Émilien, malgré ses habitudes de douceur et de patience, était si résolu devant l’appel du devoir, que M. Costejoux dut céder et lui indiquer la route que Louise et madame de Montifault avaient prise pour gagner la Vendée. Il m’embrassa, remonta dans la voiture qui nous avait amenés et partit sans entrer sous le toit de ses pères, sans y jeter même un regard.

Je réussis à rassurer madame Costejoux sur l’état d’esprit de son fils ; lui-même réussit à lui faire croire, pendant le souper, qu’il était fatigué, brisé, mais tout à fait calmé, et que, Louise revînt-elle, il la reverrait avec une tranquille indifférence.

Il prit tellement sur lui-même, qu’il réussit à me persuader aussi. Il nous quitta de bonne heure, disant qu’il tombait de sommeil et que, quand il aurait dormi sur son chagrin et sa colère, il n’y songerait plus.

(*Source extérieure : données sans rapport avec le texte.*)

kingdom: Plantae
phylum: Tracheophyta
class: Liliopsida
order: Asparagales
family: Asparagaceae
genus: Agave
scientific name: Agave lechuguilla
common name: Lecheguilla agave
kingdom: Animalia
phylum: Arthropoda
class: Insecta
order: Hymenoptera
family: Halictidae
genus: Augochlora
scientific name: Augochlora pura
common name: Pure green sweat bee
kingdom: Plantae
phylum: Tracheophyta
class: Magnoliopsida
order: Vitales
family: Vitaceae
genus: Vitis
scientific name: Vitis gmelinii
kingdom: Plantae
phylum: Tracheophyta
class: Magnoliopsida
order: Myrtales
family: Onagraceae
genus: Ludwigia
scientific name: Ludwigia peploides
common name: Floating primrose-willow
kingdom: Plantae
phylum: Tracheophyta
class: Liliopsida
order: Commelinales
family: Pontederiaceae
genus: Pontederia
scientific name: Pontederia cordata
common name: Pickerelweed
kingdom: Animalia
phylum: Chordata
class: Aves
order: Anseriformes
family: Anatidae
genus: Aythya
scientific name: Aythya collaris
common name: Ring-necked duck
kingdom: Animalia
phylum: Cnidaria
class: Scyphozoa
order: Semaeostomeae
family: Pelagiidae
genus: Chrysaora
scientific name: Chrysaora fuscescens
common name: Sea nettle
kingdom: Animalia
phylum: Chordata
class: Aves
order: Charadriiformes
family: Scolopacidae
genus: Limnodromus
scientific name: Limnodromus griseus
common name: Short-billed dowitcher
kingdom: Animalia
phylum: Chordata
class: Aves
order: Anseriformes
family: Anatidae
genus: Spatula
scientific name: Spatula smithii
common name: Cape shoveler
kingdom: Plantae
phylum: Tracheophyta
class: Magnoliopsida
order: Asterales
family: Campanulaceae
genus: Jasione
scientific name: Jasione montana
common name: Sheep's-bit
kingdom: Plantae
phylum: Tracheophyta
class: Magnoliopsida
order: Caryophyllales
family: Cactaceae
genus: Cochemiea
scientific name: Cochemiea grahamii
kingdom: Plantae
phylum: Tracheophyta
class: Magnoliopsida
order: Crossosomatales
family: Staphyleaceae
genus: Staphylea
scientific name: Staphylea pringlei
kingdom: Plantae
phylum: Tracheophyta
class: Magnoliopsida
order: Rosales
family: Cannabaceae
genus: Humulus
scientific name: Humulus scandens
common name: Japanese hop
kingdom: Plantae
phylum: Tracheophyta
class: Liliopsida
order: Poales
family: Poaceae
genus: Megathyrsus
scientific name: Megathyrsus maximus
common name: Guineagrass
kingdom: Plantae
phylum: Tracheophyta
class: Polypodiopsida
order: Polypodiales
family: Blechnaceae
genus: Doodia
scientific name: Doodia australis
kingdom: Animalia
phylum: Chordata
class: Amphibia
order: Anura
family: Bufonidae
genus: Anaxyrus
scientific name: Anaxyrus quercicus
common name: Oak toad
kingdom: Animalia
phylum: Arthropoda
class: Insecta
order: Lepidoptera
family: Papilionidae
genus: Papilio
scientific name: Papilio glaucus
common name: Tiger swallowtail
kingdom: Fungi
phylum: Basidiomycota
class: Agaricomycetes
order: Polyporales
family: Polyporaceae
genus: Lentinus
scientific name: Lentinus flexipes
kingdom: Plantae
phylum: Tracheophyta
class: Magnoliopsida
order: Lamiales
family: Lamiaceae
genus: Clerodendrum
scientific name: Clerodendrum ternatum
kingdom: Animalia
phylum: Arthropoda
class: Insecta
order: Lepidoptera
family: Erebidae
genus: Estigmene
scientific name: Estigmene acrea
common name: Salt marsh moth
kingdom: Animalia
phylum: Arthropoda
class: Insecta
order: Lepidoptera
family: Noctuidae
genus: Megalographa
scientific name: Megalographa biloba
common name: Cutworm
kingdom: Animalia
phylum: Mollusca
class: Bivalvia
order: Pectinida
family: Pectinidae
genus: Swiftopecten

Madame Costejoux me pria de coucher dans sa chambre. Elle avait besoin de parler de Louise et de se plaindre de la dureté inouïe de la vieille Vendéenne, de son ton arrogant, de ses mépris, de son impertinence, contre lesquels Louise, confuse et comme paralysée, n’avait pas eu le cœur de protester.

— Et pourtant, lui dis-je, Louise aime votre fils, elle me l’avait confié, et, à présent, pour la justifier, je trahis son secret.

— Elle l’aimait, reprit-elle, oui, je l’ai cru aussi ; mais elle en rougit à présent, et bientôt, dans ce pays de prêtres où on l’emmène, elle s’en confessera comme d’un crime. Elle fera pénitence pour laver cette honte. Voilà comment son cœur nous remerciera de tant de bienfaits, de tendresses, d’hommages et de soins. Ah ! mon pauvre fils ! puisse-t-il guérir par le mépris !

Elle s’endormit en gémissant ; moi, je ne pus fermer l’œil. Je me demandais si, en effet, le mépris guérit de la passion : je ne savais ! Je n’avais pas d’expérience. Je n’avais jamais connu l’atroce nécessité de mépriser une personne aimée. L’âme d’un homme agité comme M. Costejoux était pour moi un mystère. Je voyais en lui de si puissantes contradictions ! je me rappelais les sévérités, je pourrais dire les rigueurs de sa conduite politique, et, en même temps, sa généreuse pitié pour les victimes ; sa haine contre les nobles et cet amour pour Louise étaient pour moi une inconséquence indéchiffrable.